Die moderne Welt hat ihre Vorzüge

Zurück im Baumhaus. Der Eintopf ist gar, Fiyah hat serviert und gegessen. Er dreht noch einen Joint und sagt, er wollte ja gar nichts verändern außer seinem eigenen Leben. Wollte bloß raus aus der Gesellschaft. Den Zwängen entfliehen von Job und Miete, den Erwartungen von Vorgesetzten, Familie, Freunden. Wenn ihm danach ist, klettert er einfach die Leiter seines Baumhauses hoch und blickt über die Wipfel rüber bis zur Küste. An guten, klaren Tagen könne man von hier sogar das Meer sehen. Heute ist offenbar kein klarer Tag, obwohl die Sonne scheint.

Komplett raus aus dem System hat es Fiyah jedoch nicht geschafft. Von Zeit zu Zeit bewirtet er deshalb Touristen, holt sie am nächstgelegenen Hotel ab, wandert mit ihnen zur Hütte, sammelt Zutaten und kocht für sie. Das Geld, sagt er, brauche er für Werkzeug. Für Nägel, die sein Baumhaus zusammenhalten. Für einen Hammer oder für eine Säge. Oder für die Batterien seines kleinen Radios, mit dem er Nachrichten und Musik empfängt.

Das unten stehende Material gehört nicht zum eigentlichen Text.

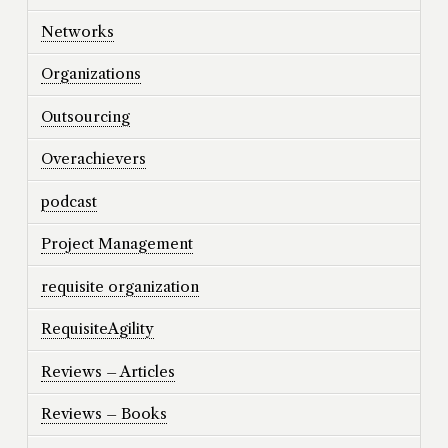
Networks
Organizations
Outsourcing
Overachievers
podcast
Project Management
requisite organization
RequisiteAgility
Reviews – Articles
Reviews – Books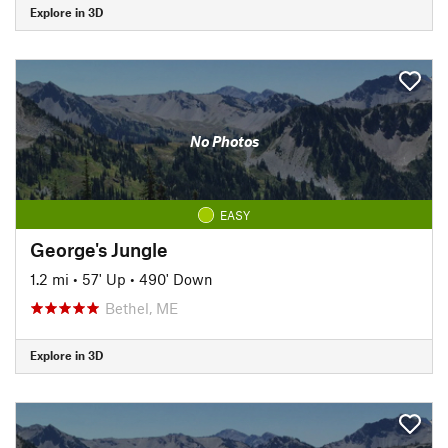
Explore in 3D
No Photos
EASY
George's Jungle
1.2 mi
•
57' Up
•
490' Down
Bethel, ME
Explore in 3D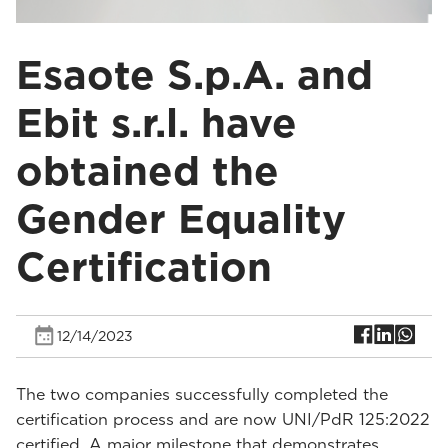
Esaote S.p.A. and
Ebit s.r.l. have
obtained the
Gender Equality
Certification
12/14/2023
The two companies successfully completed the
certification process and are now UNI/PdR 125:2022
certified. A major milestone that demonstrates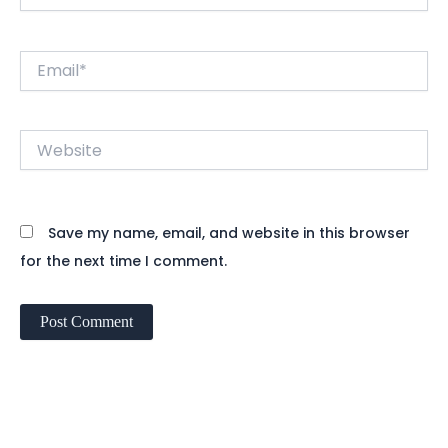
Email*
Website
Save my name, email, and website in this browser
for the next time I comment.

Es ist nicht so, dass der 70-Jährige nicht um die Bequemlichkeiten der modernen Welt wüsste. Gerade erst hat er sein Baumhaus vergrößert. Jetzt will er Gästebetten aufstellen – und die dann vermieten.

Reisetipps für Jamaika

Hinkommen

Eurowings fliegt von Berlin über Köln nach Montego Bay ab etwa 500 Euro mit Gepäck. Am besten Kissen und Snacks ins Handgepäck, die meisten Extras kosten an Bord.

Unterkommen

Die Luxusresorts von Sandals sind auf der Insel gleich mehrfach vertreten. Pro Doppelzimmer und Woche ab etwa 4000 Euro, sandals.com.

Gewöhnlichere Doppelzimmer gibt es in Kingston im Knutsford Court Hotel ab 130 Euro pro Nacht, knutsfordcourt.com.

Rumkommen

Reservierungen für die „Rasta Cooking Experience“ über die Zimbali Retreats. Die Tour startet täglich gegen zehn Uhr, je nach Buchung, zimbaliretreats.com.